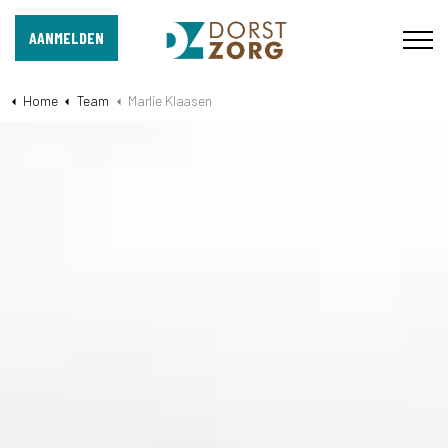
AANMELDEN
Home
Team
Marlie Klaasen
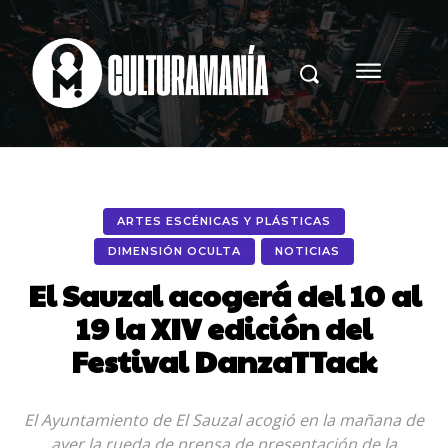
ARTES ESCÉNICAS Y PLÁSTICAS
DIMENSIÓN OCULTA
NOTICIAS
El Sauzal acogerá del 10 al
19 la XIV edición del
Festival DanzaTTack
El Ayuntamiento de El Sauzal acogió en la mañana de
ayer la rueda de prensa de presentación de la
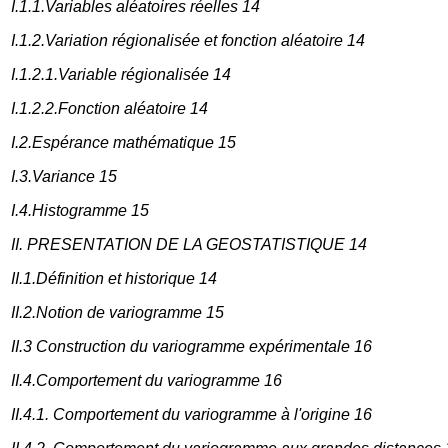
I.1.1.Variables aléatoires réelles 14
I.1.2.Variation régionalisée et fonction aléatoire 14
I.1.2.1.Variable régionalisée 14
I.1.2.2.Fonction aléatoire 14
I.2.Espérance mathématique 15
I.3.Variance 15
I.4.Histogramme 15
II. PRESENTATION DE LA GEOSTATISTIQUE 14
II.1.Définition et historique 14
II.2.Notion de variogramme 15
II.3 Construction du variogramme expérimentale 16
II.4.Comportement du variogramme 16
II.4.1. Comportement du variogramme à l'origine 16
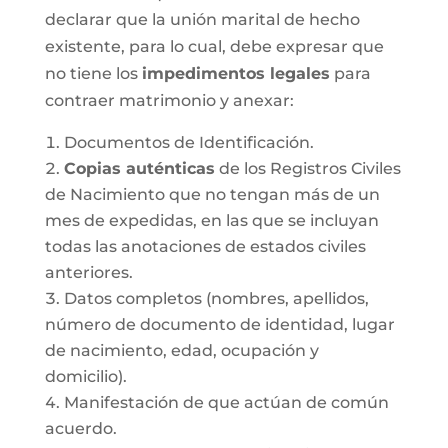
declarar que la unión marital de hecho
existente, para lo cual, debe expresar que
no tiene los
impedimentos legales
para
contraer matrimonio y anexar:
Documentos de Identificación.
Copias auténticas
de los Registros Civiles
de Nacimiento que no tengan más de un
mes de expedidas, en las que se incluyan
todas las anotaciones de estados civiles
anteriores.
Datos completos (nombres, apellidos,
número de documento de identidad, lugar
de nacimiento, edad, ocupación y
domicilio).
Manifestación de que actúan de común
acuerdo.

#####

### REQUEST
Copy out, word for word, only the lines from the one with "contraer matrimonio y" through the last line of the material above.

### WORKED SOLUTION
contraer matrimonio y anexar:
Documentos de Identificación.
Copias auténticas
de los Registros Civiles
de Nacimiento que no tengan más de un
mes de expedidas, en las que se incluyan
todas las anotaciones de estados civiles
anteriores.
Datos completos (nombres, apellidos,
número de documento de identidad, lugar
de nacimiento, edad, ocupación y
domicilio).
Manifestación de que actúan de común
acuerdo.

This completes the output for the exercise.